**What you will do**
Return the records word for word, from the very start through the line containing "company’s ultimate value", with both ends included.

**Data supplied**
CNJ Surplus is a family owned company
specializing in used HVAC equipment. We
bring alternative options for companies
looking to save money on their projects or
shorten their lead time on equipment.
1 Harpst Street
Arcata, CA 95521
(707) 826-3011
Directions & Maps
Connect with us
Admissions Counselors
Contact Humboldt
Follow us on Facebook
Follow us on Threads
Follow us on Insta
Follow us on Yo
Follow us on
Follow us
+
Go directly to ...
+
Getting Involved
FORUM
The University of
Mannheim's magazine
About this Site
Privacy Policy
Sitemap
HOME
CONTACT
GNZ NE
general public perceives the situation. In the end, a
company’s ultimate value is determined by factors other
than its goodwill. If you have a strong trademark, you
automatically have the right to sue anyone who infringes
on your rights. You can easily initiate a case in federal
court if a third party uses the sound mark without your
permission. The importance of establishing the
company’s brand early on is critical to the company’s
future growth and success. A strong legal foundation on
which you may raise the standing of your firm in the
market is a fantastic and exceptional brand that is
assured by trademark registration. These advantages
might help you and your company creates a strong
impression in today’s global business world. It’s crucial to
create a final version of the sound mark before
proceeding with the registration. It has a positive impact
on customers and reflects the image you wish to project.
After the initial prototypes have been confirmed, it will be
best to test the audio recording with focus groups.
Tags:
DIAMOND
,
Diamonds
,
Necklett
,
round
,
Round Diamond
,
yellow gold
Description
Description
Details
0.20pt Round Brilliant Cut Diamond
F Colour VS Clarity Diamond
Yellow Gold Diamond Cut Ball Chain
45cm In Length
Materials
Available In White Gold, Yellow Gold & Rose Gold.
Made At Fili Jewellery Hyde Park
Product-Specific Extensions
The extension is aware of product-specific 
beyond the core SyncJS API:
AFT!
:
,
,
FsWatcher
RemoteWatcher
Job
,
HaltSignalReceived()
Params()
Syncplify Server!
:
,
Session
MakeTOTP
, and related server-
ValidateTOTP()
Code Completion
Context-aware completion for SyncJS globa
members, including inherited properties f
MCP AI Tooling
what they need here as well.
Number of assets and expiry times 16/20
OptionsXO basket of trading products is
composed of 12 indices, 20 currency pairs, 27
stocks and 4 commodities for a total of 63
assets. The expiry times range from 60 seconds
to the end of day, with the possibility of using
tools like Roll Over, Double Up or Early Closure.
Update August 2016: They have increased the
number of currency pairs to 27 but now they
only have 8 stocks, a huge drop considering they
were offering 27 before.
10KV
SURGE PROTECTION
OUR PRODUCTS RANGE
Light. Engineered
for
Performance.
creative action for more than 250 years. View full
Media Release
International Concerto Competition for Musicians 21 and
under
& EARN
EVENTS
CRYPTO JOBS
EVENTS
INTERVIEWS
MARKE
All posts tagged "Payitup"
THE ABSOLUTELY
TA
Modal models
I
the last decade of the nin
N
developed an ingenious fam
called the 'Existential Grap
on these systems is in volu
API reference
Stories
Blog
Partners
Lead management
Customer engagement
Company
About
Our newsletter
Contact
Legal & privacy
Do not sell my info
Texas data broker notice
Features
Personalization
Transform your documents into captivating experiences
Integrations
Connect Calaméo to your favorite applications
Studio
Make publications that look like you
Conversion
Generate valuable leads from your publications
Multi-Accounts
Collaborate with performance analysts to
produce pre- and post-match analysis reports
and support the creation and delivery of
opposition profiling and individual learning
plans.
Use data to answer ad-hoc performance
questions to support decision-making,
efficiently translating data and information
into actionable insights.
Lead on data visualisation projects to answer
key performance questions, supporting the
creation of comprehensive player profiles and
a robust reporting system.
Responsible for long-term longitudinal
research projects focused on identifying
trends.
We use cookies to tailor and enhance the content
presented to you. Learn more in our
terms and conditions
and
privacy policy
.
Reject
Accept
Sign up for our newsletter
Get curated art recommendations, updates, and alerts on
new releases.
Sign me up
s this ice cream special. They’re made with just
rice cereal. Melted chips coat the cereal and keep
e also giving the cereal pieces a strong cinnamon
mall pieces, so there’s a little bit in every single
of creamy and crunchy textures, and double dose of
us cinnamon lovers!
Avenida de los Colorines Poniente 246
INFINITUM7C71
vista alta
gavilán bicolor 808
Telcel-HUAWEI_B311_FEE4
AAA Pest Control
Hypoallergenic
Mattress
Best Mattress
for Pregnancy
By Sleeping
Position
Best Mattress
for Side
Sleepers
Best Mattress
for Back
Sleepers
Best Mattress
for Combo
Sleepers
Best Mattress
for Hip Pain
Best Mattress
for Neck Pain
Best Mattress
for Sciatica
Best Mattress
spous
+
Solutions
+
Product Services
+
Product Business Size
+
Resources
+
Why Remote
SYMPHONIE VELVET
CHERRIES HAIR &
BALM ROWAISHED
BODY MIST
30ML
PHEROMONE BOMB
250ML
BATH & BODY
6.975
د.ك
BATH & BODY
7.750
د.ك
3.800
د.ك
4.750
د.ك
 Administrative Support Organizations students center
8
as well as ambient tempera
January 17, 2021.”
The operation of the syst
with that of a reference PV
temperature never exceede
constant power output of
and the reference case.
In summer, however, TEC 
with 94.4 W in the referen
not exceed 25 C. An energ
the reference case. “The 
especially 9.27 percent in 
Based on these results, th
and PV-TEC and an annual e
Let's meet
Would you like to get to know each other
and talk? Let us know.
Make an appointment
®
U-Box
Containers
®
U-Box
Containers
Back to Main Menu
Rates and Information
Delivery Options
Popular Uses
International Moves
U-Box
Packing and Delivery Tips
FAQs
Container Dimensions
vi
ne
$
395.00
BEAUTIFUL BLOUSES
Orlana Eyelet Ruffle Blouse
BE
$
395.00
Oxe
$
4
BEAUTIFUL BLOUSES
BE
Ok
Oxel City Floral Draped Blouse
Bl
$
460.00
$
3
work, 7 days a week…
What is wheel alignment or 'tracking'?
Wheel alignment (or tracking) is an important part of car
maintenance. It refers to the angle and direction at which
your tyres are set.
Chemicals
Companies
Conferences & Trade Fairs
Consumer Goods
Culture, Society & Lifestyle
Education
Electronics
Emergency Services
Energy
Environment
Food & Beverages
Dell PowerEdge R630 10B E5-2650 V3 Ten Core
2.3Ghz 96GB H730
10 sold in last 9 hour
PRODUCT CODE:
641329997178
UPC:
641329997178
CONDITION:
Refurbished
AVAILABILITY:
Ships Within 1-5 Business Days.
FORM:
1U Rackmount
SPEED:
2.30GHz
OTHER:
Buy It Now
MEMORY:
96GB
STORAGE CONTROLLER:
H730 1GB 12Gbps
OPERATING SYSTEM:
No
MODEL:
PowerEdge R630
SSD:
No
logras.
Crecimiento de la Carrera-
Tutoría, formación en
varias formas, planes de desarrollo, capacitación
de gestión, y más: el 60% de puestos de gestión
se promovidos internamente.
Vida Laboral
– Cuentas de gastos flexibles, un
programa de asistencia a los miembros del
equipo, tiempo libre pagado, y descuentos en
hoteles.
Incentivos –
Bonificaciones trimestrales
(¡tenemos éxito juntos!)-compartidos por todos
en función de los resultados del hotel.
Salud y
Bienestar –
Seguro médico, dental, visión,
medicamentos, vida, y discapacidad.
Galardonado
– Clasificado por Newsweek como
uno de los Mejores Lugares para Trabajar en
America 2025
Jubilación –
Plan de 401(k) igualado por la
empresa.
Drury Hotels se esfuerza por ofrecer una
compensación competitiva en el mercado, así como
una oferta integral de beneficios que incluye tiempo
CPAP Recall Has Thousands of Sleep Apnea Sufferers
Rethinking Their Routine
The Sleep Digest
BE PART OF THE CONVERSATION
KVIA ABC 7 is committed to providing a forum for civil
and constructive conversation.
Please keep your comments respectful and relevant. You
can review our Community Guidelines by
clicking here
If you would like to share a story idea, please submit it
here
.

**Solution to this task**
CNJ Surplus is a family owned company
specializing in used HVAC equipment. We
bring alternative options for companies
looking to save money on their projects or
shorten their lead time on equipment.
1 Harpst Street
Arcata, CA 95521
(707) 826-3011
Directions & Maps
Connect with us
Admissions Counselors
Contact Humboldt
Follow us on Facebook
Follow us on Threads
Follow us on Insta
Follow us on Yo
Follow us on
Follow us
+
Go directly to ...
+
Getting Involved
FORUM
The University of
Mannheim's magazine
About this Site
Privacy Policy
Sitemap
HOME
CONTACT
GNZ NE
general public perceives the situation. In the end, a
company’s ultimate value is determined by factors other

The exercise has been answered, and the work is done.